AIM OF THE TASK: Every line in the data below that holds "Bitcoin" should be found and copied.

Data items
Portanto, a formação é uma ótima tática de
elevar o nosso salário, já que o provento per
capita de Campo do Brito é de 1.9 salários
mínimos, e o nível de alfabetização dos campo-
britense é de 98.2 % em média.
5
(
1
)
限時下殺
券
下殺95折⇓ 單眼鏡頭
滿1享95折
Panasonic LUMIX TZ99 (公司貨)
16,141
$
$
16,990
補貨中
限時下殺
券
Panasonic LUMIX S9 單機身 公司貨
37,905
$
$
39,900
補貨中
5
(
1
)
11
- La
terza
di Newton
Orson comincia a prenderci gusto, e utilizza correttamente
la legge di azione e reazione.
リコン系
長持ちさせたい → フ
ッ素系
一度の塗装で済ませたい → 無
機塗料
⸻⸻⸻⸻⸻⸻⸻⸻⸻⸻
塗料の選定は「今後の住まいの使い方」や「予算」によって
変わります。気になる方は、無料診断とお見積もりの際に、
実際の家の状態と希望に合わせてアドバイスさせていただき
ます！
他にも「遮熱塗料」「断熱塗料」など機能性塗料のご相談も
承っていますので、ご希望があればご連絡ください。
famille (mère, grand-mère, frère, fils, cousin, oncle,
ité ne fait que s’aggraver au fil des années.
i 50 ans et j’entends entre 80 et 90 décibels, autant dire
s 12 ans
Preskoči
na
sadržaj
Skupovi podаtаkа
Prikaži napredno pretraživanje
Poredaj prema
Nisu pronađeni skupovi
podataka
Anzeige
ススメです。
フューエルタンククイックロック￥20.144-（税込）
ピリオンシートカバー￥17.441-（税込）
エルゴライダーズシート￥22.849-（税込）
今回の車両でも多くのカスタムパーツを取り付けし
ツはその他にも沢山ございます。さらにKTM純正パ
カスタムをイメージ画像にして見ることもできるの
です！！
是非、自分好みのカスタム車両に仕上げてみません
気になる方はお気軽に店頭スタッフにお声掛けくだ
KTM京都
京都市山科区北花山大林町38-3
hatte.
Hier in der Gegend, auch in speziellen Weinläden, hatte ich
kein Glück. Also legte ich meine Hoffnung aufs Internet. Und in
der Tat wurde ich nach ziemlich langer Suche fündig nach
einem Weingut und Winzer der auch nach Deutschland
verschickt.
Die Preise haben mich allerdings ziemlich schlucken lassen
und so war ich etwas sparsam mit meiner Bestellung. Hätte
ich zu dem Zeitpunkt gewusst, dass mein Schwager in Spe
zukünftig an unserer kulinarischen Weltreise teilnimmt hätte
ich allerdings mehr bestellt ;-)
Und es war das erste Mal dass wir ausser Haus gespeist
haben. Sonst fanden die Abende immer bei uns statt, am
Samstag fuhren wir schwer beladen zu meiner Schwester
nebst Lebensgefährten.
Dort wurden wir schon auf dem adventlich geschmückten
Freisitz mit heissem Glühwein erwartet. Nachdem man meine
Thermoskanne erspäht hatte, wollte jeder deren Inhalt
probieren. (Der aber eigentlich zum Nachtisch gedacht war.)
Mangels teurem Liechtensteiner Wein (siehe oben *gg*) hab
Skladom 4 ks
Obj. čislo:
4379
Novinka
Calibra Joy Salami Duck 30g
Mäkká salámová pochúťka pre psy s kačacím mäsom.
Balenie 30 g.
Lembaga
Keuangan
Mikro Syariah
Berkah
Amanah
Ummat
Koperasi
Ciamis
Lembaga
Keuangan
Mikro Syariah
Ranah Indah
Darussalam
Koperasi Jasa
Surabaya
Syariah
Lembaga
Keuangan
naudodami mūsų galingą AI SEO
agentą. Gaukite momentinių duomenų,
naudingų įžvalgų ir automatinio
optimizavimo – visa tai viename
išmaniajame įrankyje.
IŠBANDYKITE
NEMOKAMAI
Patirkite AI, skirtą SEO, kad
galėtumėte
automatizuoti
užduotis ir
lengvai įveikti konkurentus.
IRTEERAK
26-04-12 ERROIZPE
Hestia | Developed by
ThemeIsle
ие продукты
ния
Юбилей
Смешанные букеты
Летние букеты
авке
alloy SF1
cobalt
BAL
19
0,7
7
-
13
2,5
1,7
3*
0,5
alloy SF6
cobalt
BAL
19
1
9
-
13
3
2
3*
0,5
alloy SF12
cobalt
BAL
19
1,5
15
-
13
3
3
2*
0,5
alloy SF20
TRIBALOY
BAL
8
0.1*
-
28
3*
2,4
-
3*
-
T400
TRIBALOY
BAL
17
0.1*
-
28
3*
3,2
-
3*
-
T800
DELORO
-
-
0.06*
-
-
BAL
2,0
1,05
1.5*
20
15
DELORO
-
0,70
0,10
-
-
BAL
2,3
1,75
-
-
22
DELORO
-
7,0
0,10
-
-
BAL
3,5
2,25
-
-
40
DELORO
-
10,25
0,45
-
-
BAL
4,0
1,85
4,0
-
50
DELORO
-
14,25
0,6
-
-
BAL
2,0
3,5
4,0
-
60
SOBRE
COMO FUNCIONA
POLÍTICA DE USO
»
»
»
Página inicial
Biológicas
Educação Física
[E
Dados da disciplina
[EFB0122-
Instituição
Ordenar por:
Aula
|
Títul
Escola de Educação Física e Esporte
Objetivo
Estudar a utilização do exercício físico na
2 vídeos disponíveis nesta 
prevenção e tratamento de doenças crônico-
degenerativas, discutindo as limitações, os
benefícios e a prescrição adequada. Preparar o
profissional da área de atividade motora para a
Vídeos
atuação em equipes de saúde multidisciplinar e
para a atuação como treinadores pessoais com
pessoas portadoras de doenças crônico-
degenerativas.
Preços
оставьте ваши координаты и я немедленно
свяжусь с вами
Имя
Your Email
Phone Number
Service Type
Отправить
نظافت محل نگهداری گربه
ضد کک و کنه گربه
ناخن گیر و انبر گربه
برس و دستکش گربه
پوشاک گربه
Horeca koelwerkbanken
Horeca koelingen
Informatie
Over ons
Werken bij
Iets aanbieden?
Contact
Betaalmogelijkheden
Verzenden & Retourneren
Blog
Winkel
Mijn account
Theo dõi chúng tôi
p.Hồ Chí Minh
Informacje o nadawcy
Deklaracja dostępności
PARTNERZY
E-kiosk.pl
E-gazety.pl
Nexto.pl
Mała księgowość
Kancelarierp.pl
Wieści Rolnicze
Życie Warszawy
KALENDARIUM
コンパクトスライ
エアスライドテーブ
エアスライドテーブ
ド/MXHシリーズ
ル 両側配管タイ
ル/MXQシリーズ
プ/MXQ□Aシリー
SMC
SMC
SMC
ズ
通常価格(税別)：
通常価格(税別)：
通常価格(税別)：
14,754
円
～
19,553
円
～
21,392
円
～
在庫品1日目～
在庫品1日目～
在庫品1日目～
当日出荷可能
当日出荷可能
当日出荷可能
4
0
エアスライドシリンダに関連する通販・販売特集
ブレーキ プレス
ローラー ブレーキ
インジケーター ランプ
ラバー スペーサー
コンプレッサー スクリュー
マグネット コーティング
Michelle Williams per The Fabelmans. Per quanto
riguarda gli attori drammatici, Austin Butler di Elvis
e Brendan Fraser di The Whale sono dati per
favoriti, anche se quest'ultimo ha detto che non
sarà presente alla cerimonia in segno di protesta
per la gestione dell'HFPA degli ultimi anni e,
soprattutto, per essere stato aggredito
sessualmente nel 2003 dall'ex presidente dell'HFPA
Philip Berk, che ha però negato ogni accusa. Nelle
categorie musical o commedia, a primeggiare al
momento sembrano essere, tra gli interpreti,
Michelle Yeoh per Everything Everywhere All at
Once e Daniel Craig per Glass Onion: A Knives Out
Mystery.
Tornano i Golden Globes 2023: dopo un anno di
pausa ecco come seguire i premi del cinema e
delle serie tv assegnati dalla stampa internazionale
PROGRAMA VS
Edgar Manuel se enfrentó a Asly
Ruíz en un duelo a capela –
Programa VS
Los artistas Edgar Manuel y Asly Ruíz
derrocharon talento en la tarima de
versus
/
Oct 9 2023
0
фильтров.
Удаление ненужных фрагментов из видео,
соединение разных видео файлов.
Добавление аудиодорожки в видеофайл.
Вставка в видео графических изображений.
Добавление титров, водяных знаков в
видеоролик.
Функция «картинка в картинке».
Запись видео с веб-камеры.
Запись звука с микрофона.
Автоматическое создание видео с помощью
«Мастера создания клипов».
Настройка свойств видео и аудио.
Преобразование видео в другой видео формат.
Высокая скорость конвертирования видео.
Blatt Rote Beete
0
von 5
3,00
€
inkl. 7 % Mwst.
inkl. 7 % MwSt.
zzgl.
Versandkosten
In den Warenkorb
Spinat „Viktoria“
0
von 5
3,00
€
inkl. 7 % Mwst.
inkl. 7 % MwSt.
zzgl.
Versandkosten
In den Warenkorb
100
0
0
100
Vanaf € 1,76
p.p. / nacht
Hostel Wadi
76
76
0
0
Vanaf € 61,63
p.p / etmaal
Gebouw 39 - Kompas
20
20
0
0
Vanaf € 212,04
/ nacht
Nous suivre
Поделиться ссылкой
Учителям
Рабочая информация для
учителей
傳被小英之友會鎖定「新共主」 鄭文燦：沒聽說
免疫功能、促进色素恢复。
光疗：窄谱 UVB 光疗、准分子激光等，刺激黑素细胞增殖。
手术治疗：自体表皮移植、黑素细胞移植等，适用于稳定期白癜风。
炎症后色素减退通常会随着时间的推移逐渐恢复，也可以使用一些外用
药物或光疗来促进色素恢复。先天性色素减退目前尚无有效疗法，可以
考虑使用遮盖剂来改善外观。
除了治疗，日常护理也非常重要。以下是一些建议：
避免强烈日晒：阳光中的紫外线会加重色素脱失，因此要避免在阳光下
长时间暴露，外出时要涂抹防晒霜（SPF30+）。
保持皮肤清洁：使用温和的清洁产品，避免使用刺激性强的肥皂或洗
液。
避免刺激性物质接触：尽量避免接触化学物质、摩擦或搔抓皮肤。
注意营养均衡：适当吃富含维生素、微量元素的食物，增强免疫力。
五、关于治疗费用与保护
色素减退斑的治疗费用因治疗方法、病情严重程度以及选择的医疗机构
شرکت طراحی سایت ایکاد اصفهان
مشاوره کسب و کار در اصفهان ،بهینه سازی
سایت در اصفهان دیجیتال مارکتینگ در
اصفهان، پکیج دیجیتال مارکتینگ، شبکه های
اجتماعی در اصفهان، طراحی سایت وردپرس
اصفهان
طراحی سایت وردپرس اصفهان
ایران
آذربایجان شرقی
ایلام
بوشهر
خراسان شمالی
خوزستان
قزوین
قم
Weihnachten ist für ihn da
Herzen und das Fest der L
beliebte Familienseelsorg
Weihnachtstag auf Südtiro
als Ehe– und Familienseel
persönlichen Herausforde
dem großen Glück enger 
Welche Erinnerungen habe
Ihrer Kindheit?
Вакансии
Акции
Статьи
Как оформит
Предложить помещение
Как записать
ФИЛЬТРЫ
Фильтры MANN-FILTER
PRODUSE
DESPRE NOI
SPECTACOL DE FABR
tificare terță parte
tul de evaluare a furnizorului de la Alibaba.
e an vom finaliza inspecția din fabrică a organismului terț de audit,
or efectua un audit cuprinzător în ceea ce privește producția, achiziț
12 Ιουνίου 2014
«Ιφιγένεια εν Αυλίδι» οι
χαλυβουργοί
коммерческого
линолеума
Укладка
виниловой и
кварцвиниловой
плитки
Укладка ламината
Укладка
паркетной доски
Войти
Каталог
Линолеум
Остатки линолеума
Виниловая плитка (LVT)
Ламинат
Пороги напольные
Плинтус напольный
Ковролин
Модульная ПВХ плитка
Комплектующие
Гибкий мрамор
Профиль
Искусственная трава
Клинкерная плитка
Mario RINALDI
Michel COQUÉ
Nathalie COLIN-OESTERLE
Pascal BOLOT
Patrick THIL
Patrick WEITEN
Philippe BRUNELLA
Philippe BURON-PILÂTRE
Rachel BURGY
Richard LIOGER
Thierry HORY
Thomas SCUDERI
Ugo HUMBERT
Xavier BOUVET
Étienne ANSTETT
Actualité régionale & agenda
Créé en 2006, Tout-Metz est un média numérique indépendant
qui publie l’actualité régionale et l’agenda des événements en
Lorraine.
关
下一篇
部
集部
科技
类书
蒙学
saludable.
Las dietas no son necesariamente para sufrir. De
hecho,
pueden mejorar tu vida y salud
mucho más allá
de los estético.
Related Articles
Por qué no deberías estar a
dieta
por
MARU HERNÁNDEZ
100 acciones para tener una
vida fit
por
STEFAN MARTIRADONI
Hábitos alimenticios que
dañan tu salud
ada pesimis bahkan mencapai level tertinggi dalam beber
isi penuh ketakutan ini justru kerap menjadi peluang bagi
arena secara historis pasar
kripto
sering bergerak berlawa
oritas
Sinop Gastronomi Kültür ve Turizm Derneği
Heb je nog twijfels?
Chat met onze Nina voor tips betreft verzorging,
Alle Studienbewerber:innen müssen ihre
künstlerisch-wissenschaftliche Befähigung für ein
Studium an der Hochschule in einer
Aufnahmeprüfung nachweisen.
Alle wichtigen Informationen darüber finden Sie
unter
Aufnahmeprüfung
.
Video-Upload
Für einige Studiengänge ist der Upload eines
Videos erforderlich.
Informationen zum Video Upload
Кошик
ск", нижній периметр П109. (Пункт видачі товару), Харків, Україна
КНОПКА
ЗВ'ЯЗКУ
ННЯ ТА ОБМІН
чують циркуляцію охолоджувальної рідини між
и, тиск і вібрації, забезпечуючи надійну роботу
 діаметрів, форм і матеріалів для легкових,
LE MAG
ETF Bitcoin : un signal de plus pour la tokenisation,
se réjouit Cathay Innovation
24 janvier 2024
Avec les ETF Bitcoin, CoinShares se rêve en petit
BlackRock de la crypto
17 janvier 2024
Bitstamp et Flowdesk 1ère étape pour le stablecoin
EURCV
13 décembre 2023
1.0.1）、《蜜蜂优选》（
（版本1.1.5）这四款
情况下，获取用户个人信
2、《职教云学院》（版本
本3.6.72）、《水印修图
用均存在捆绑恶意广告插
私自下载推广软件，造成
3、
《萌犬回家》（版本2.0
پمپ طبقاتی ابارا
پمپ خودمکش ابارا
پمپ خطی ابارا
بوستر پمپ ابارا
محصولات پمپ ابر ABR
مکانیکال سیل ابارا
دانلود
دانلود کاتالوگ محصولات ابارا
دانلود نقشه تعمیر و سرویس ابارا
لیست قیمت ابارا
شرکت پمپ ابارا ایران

COMPLETED EXERCISE:
ETF Bitcoin : un signal de plus pour la tokenisation,
Avec les ETF Bitcoin, CoinShares se rêve en petit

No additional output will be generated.